Source of book: Audiobook from the library
This book is part of our haphazard exploration of Newbery Award winners and runner-ups. Walk Two Moons won the award in 1995. Literature seems to go in cycles. There was a time in the 1970s when it seemed like books were sad or troubling, and then again in the 1990s. This book leans in that direction, although it isn’t nearly as dark as The Giver, which was pretty triggering for me given my background. Walk Two Moons isn’t creepy, actually, just filled with, as the main character puts it, “the birds of sadness.” That said, despite the tragedy, grief, trauma, and conflicted emotions, the book is also full of hope and love.
I am kind of hesitant to give much of a plot summary, as some of the really important details aren’t revealed until late in the book. I’ll try to avoid any major spoilers.
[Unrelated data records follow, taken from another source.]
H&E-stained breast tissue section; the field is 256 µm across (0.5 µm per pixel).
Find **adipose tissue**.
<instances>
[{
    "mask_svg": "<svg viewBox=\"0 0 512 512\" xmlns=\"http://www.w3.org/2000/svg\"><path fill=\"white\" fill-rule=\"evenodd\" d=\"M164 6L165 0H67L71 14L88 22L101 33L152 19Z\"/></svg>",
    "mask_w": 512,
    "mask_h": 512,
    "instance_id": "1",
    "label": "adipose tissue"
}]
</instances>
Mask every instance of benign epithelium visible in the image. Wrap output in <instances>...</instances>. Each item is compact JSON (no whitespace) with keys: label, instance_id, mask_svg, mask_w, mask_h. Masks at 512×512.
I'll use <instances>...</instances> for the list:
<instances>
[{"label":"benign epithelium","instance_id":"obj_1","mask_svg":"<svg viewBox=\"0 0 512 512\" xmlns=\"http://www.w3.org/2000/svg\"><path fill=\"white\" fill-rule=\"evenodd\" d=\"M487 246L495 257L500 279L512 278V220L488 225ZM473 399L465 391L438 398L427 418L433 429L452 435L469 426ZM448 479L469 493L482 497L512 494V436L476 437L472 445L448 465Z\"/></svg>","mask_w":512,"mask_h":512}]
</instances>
The book is divided into three narratives, which are interwoven. The first is almost a framing story: Salamanca, aka Sal, a 13 year old girl, is traveling with her grandparents on an epic road trip from Ohio to Idaho. Sal’s mother, after suffering a traumatic miscarriage and hysterectomy, has questioned her identity, and taken a road trip to see a cousin in Idaho. She has not returned. Sal dances around the reason why until near the end of the book. While on the trip, Sal tells us the story of her parents and her former life on a farm in Kentucky. She tells her grandparents the story of her life in Ohio, where her dad has moved with her after her mom’s departure. That story centers around her friend Phoebe, whose own family is coming apart at the seams. Each of these threads is unfolded as the book goes along. Sal essentially has to process her own emotions and experiences through each thread.
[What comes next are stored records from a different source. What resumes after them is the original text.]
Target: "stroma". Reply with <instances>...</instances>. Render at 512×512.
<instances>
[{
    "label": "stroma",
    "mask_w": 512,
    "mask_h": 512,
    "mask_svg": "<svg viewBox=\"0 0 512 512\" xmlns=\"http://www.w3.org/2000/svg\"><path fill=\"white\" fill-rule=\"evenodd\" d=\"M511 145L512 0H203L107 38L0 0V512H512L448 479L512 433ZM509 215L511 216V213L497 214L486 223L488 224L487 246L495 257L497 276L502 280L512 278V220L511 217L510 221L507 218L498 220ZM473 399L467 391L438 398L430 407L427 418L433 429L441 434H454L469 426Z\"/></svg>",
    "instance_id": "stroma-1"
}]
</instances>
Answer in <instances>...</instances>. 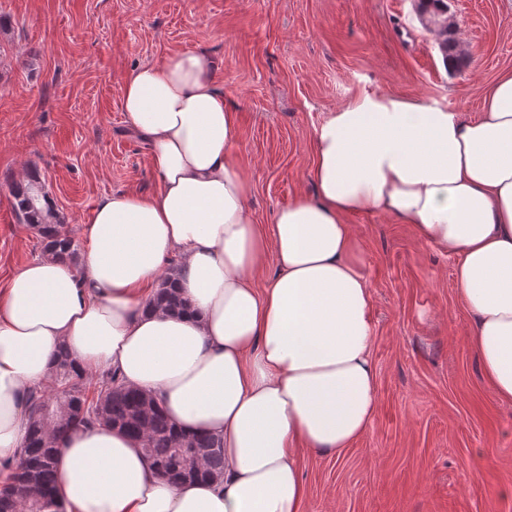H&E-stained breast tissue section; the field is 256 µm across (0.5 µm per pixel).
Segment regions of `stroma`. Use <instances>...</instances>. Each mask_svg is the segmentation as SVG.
Wrapping results in <instances>:
<instances>
[{"label": "stroma", "mask_w": 512, "mask_h": 512, "mask_svg": "<svg viewBox=\"0 0 512 512\" xmlns=\"http://www.w3.org/2000/svg\"><path fill=\"white\" fill-rule=\"evenodd\" d=\"M465 53L446 66L414 0H0V289L44 253L13 182L38 174L64 231L113 193L155 191L147 143L122 110L125 77L197 50L236 116L234 158L257 223L316 192L314 133L330 112L386 93L477 116L512 68V0H447ZM372 291L379 407L335 456L303 450L302 512H512V401L492 397L469 346L453 259L413 225L354 214Z\"/></svg>", "instance_id": "35a3bbf8"}]
</instances>
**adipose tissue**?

One of Sal’s discoveries is how different marriages work - or don’t. Phoebe’s mom is uptight and conventional, pouring herself into being the perfect wife and mother. But her family doesn’t really appreciate her, so she is dying inside, as Sal can see. Neither parent is horrible, but they are dysfunctional, and can’t seem to really connect. In some ways, this mirrors her own parents, although they have different personalities. Her mom is a bit of a free spirit, but feels she cannot live up to the perfection of her husband, who is kind, gentle, and thoughtful. Basically two good people who are too insecure to be truly happy.
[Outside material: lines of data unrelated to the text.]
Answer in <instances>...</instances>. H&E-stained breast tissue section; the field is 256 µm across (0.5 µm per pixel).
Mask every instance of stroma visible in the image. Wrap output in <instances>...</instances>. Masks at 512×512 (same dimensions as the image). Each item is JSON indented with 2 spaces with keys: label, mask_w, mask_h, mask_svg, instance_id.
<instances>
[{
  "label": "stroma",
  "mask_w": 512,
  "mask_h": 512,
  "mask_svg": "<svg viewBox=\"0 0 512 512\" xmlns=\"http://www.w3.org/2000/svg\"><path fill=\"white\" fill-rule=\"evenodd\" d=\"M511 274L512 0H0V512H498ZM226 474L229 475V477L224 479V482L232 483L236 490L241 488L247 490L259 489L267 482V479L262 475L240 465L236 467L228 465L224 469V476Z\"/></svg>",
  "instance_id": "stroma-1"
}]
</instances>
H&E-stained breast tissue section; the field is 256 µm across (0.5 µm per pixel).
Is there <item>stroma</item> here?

In contrast are a couple of other marriages. Sal’s friend Mary Lou’s parents preside over a somewhat chaotic and low income household, but the home is filled with love. They embrace anyone who comes their way, including their nephew Ben, whose mother is in a mental institution. The other is that of Sal’s paternal grandparents - the ones she is taking the trip with. They are goofy, eccentric (they once got arrested for borrowing a wheel off a police car, among other capers), and not quite normal, but they are, 50 years later, still madly in love with each other.
Throughout the book, it seems that Creech contrasts the straitlaced, uptight sorts with the free spirits. Apparently, this is one element she drew from her own life. (The road trip is also drawn from her experiences. As is her complicated relationship with her mother.) I rather suspect she had relatives who fell on both sides of this issue, and perhaps struggled with where she would fit in.
Overall, a well written book. My kids found the humorous sections fun, and didn’t seem to mind the sadder stuff. Your mileage may vary.